Chronic traumatic encephalopathy (CTE) is a neurodegenerative disease linked to repeated trauma to the head. The encephalopathy symptoms can include behavioral problems, mood problems, and problems with thinking. The disease often gets worse over time and can result in dementia.
Most documented cases have occurred in athletes involved in striking-based combat sports, such as boxing, kickboxing, mixed martial arts, and Muay Thai—hence its original name dementia pugilistica (Latin for "fistfighter's dementia")—and contact sports such as American football, Australian rules football, professional wrestling, ice hockey, rugby, and association football (soccer), and military combat arms occupations. Other risk factors include being in the military, prior domestic violence, and repeated banging of the head. The exact amount of trauma required for the condition to occur is unknown, and as of 2022 definitive diagnosis can only occur at autopsy. The disease is classified as a tauopathy.

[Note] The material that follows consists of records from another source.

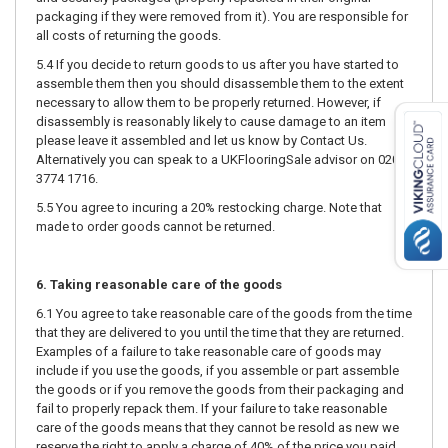
packaging if they were removed from it). You are responsible for
all costs of returning the goods.
5.4 If you decide to return goods to us after you have started to
assemble them then you should disassemble them to the extent
necessary to allow them to be properly returned. However, if
disassembly is reasonably likely to cause damage to an item
please leave it assembled and let us know by Contact Us.
Alternatively you can speak to a UKFlooringSale advisor on 020
3774 1716.
5.5 You agree to incuring a 20% restocking charge. Note that
made to order goods cannot be returned.
6. Taking reasonable care of the goods
6.1 You agree to take reasonable care of the goods from the time
that they are delivered to you until the time that they are returned.
Examples of a failure to take reasonable care of goods may
include if you use the goods, if you assemble or part assemble
the goods or if you remove the goods from their packaging and
fail to properly repack them. If your failure to take reasonable
care of the goods means that they cannot be resold as new we
reserve the right to apply a charge of 40% of the price you paid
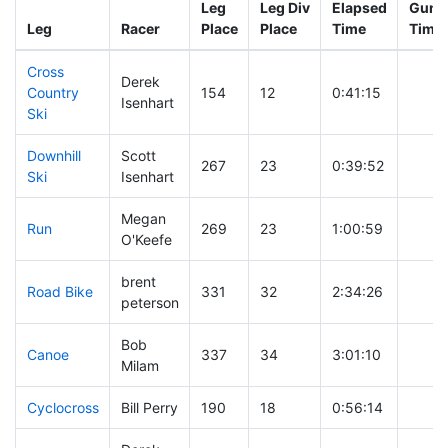
Leg
Leg Div
Elapsed
Gun S
Leg
Racer
Place
Place
Time
Time
Cross
Derek
Country
154
12
0:41:15
Isenhart
Ski
Downhill
Scott
267
23
0:39:52
Ski
Isenhart
Megan
Run
269
23
1:00:59
O'Keefe
brent
Road Bike
331
32
2:34:26
peterson
Bob
Canoe
337
34
3:01:10
Milam
Cyclocross
Bill Perry
190
18
0:56:14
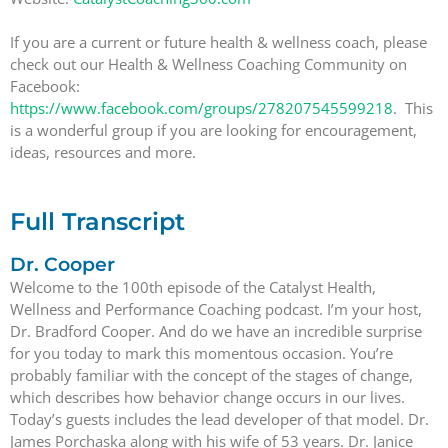
If you are a current or future health & wellness coach, please
check out our Health & Wellness Coaching Community on
Facebook:
https://www.facebook.com/groups/278207545599218
. This
is a wonderful group if you are looking for encouragement,
ideas, resources and more.
Full Transcript
Dr. Cooper
Welcome to the 100th episode of the Catalyst Health,
Wellness and Performance Coaching podcast. I’m your host,
Dr. Bradford Cooper. And do we have an incredible surprise
for you today to mark this momentous occasion. You’re
probably familiar with the concept of the stages of change,
which describes how behavior change occurs in our lives.
Today’s guests includes the lead developer of that model. Dr.
James Porchaska along with his wife of 53 years. Dr. Janice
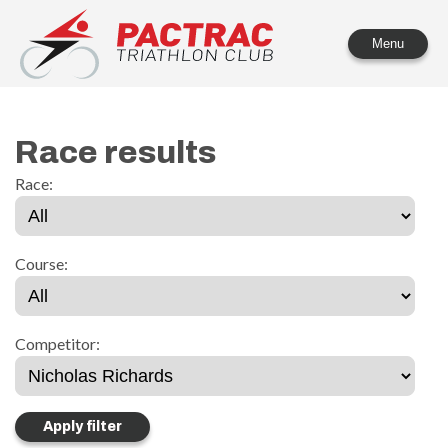
PACTRAC Triathlon Club
Menu
Race results
Race:
Course:
Competitor:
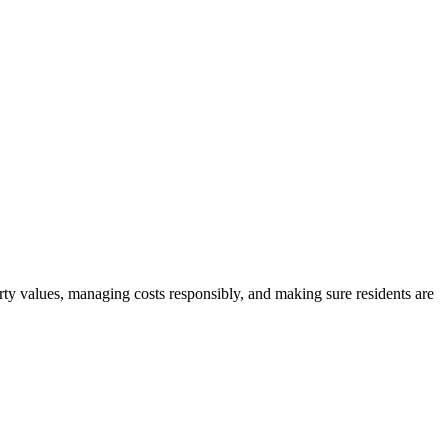
rty values, managing costs responsibly, and making sure residents are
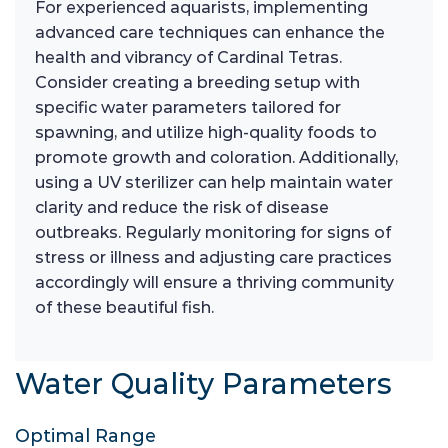
For experienced aquarists, implementing
advanced care techniques can enhance the
health and vibrancy of Cardinal Tetras.
Consider creating a breeding setup with
specific water parameters tailored for
spawning, and utilize high-quality foods to
promote growth and coloration. Additionally,
using a UV sterilizer can help maintain water
clarity and reduce the risk of disease
outbreaks. Regularly monitoring for signs of
stress or illness and adjusting care practices
accordingly will ensure a thriving community
of these beautiful fish.
Water Quality Parameters
Optimal Range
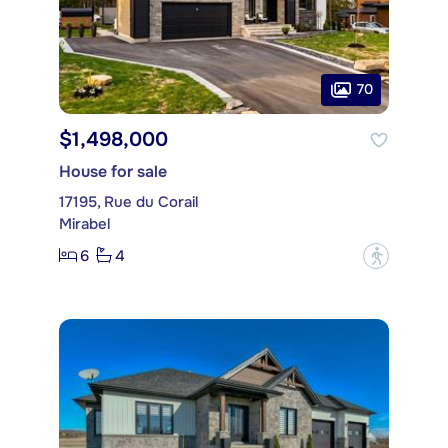
70
$1,498,000
House for sale
17195, Rue du Corail
Mirabel
6
4
?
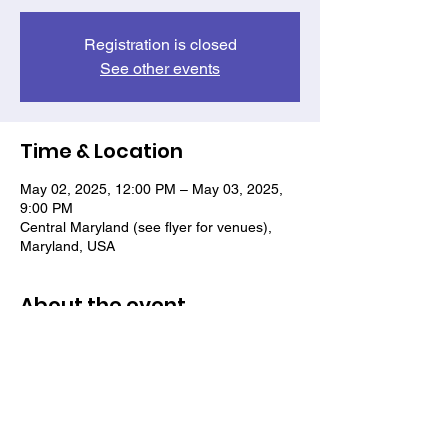
Registration is closed
See other events
Time & Location
May 02, 2025, 12:00 PM – May 03, 2025,
9:00 PM
Central Maryland (see flyer for venues),
Maryland, USA
About the event
See flyer for details.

There is no specific treatment for the disease. Rates of CTE have been found to be about 30% among those with a history of multiple head injuries; however, population rates are unclear. Research in brain damage as a result of repeated head injuries began in the 1920s, at which time the condition was known as dementia pugilistica or "fistfighter's dementia", "boxer's madness", or "punch drunk syndrome". It has been proposed that the rules of some sports be changed as a means of prevention.
Symptoms of CTE, which occur in four stages, generally appear eight to ten years after an individual experiences repetitive mild traumatic brain injuries.
First-stage symptoms are confusion, disorientation, dizziness, and headaches. Second-stage symptoms include memory loss, social instability, impulsive behavior, and poor judgment. Third and fourth stages include progressive dementia, movement disorders, hypomimia, speech impediments, sensory processing disorder, tremors, vertigo, deafness, depression and suicidality.